Many corporations are experiencing significant business benefits using data warehouse technology. Users report gains in market competitiveness (increased revenue) and information management
- Data: observable, recordable facts.
- Information: an organized collection of facts in a meaningful context; data given relevance and purpose.
- Operational system: an environment of data and programs used to support the continuing activities of an organization.
- Informational Data Warehouse: a collection of data and programs used to support analysis and decision-making needs, separate from the operational systems.
A data warehouse is a separate architecture used to maintain critical historical data that has been extracted from operational data storage and transformed into formats understandable to the
organization’s analytical community.
Data integrity is a major issue within most organizations, and the development of a data warehouse is frequently used as a vehicle to improve data quality significantly. Accuracy in data can mean
realized savings of thousands of dollars in areas such as marketing, customer service, finance. Many studies by organizations such as Gartner Group and Innovative Systems point to the savings
obtained from a 4% increase in the integrity of data in many diverse companies.
Some of the benefits of the development of a data warehouse include:
- more accurate predictions of customer demand based on the use of trends analysis
- the response improvement in direct-marketing campaigns through the use of household demographics and current customer analysis
- the improvement in vendor relations and price reductions by targeting selected vendors with increased levels of purchasing over the enterprise
- significant savings from improved data quality across the enterprise
Costs associated with the development of a data warehouse can be identified to include:
- Relational Database Management Systems
- Data Warehouse Administration software
- Repository and Information Directory software
- Decision Support and Analysis software
- Middleware (interfaces)
A data warehouse provides the foundation for information processing by creating an integrated database of critical, subject-oriented, historical data for analysis. The data in the data warehouse
has been integrated; that is, data from various operational systems has been combined to form a consistent view of a subject, such as customer data. This data has been reformatted, edited and
cleansed to permit compatible results from analysis. The data is also historical, enabling analysis over time to detect trends and variations in data patterns.
The need for better quality information that can be more easily accessed and analyzed is a primary focus of the data warehousing efforts at many companies. The most common application areas so far
are sales, marketing, customer information, finance, procurement, actuarial and statistical analysis, and asset and risk management. Another reason for developing a data warehouse is the need to
empower users by providing access to data scattered over many disparate systems, thus saving IS staff time and improving user and systems productivity.

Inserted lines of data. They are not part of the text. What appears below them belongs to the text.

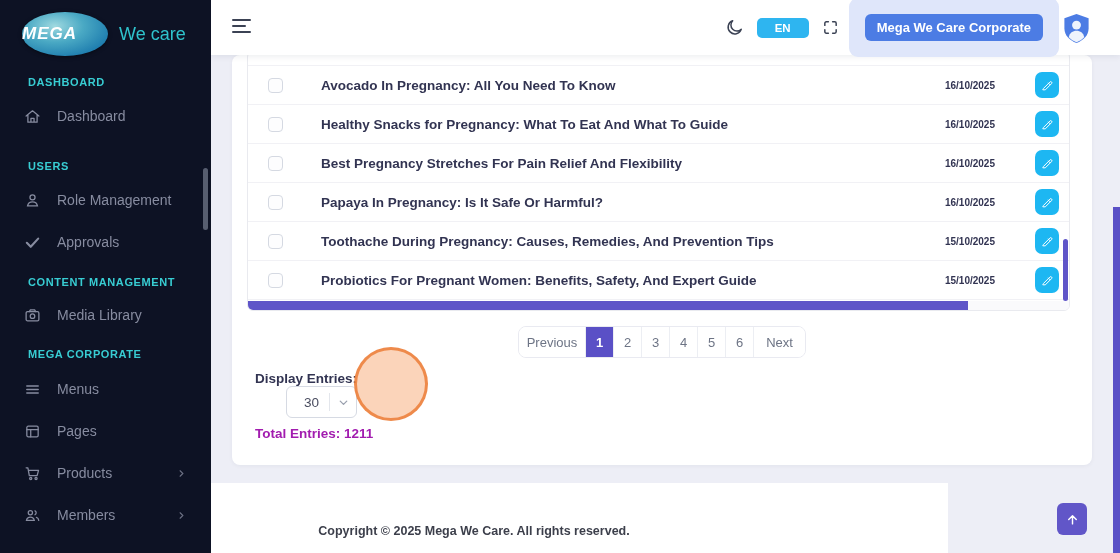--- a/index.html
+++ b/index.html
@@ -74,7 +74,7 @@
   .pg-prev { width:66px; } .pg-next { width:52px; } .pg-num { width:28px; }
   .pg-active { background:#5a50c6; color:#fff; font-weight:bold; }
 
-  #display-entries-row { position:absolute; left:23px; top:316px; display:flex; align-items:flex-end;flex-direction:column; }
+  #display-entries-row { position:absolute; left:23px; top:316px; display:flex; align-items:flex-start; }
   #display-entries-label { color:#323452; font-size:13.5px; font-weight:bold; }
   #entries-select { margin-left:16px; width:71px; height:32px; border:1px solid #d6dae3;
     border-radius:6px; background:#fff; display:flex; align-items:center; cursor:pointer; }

Analysis and decision making usually requires the integration of data from across multiple subject areas and systems, such as customers, product usage and billing. It may also require the inclusion
of data from sources outside the company’s applications, such as demographic data. This is very different from operational systems, where all the data needed for an application is collected and
used within that application. Performance issues are also different between operational systems and analytical systems. Operational transactions place a fairly consistent burden on computing
resources. Querying functions, however, tend to be unpredictable, with alternating periods of intense activity and minimal use. By providing two distinct environments, one for operations and
another for analysis, a company can tailor each environment to meet the specific needs.
A data warehouse serves as the focus for analytical and decision making querying and reporting. Analysis and decision making can mean executive information systems (EIS) with highly summarized data
structures; managerial analysis summarizing departments or product lines; workstation analysis with more detail than in managerial analysis but still aggregated for trend and other types of
Data warehouses are built iteratively; that is, each subject area is built as a separate project. The extremely poor performance of project plans that called for a massive single development of all
subject areas strongly suggests that the iterative approach be used.
A data warehouse architecture will provide many lasting benefits to many companies. Competitive advantage, improved knowledge of relationships among products and services and their performances,
analytical and decision making gains can all be realized by integrating a data warehouse into your information environment.